Andrea Gandini : D'ailleurs, Pamela, Léa et Francesco et moi avons mis un point d'honneur à ne pas surinterpréter ces clichés. Ce qu'on a fait, c'est sortir des « tiroirs » des milliers d'images. Bien entendu, on a dû les rendre lisibles pour le public, mais on désirait ne pas en faire dire plus à un matériel qui en dit déjà beaucoup. On veut laisser le spectateur libre de sa lecture.

Un robinet d'eau, bien fermé

J'imagine que monter l'exposition n'a tout de même pas été évident, vu l'ampleur du matériel comme tu dis.
Andrea Gandini : C'est vrai. Cette exposition a été montée en prenant en compte plusieurs contraintes. Tout d'abord, une contrainte économique : publier 3 000 photos n'est pas chose facile. Ensuite, une contrainte organisationnelle. On aurait pu présenter ces photos de manière chronologique, tout bonnement. Le problème, c'est que ç'aurait été chiant. Au final, on a décidé de les grouper par thème : il y a donc un mur dédié au robinet de gaz, un autre dédié à la porte, etc.

On s'est vraiment pris la tête pour savoir comment on allait traiter ces milliers de photos, comment on allait les disposer, si on allait les installer en mosaïque ou si on allait mettre des bordures pour les séparer.

Je vois.
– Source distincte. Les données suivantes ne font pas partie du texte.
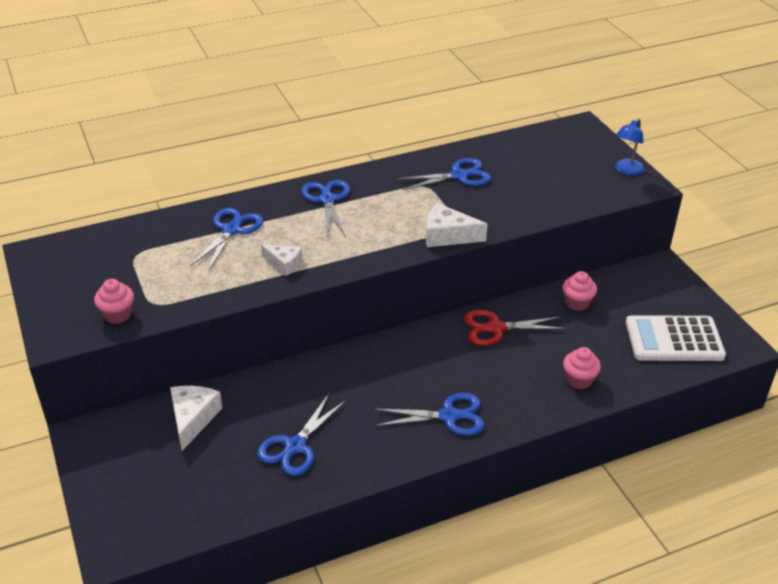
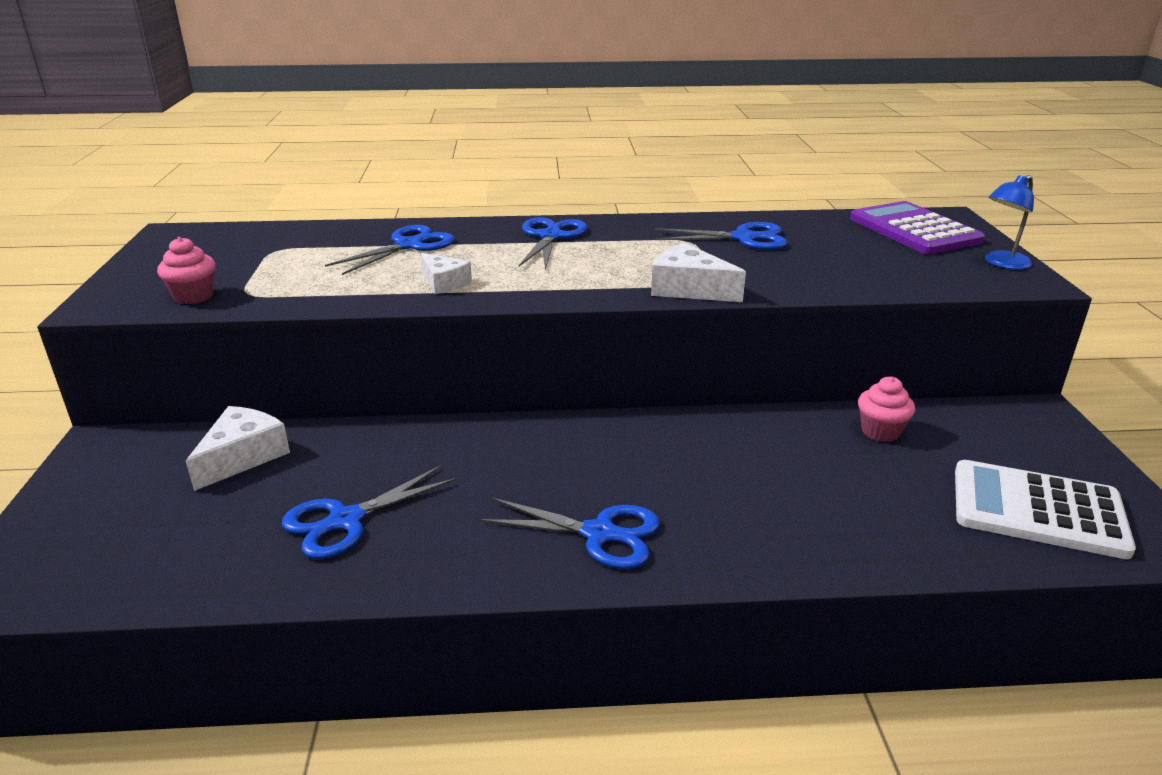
camera: 20 degrees right, 10 degrees down
(496, 328) = (736, 438): red scissors -> none
(564, 145) = (914, 230): none -> purple calculator
(579, 380) = (843, 532): pink cupcake -> none

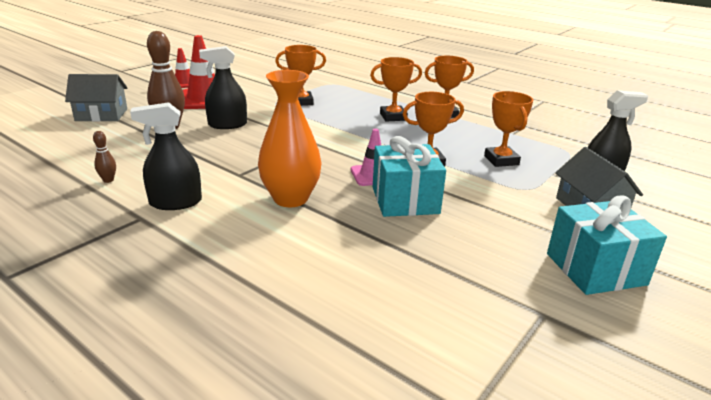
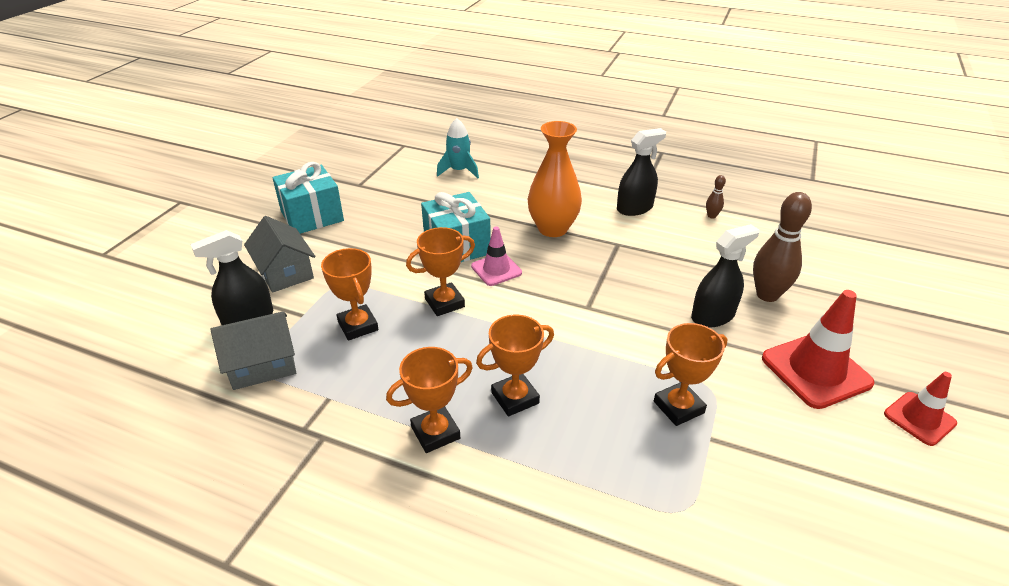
camera: 165 degrees right, 10 degrees up
(101, 115) = (872, 298): grey house -> grey house (262, 365)
(368, 309) = (459, 171): none -> turquoise rocket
Sinon, pour finir, pourquoi pensez-vous que le thème des TOC fascine autant ?
Andrea Gandini : En discutant avec les gens, on a compris que les TOC parlaient à tout le monde. J'ai vu naître certains sourires lorsque j'ai évoqué le projet. À des niveaux très différents, tout le monde est plus ou moins touché par les TOC.

C'est tout à fait vrai dans mon cas. Merci encore, Messieurs.

L'auteur tient à remercier Léa Neuville pour la tenue de cette interview.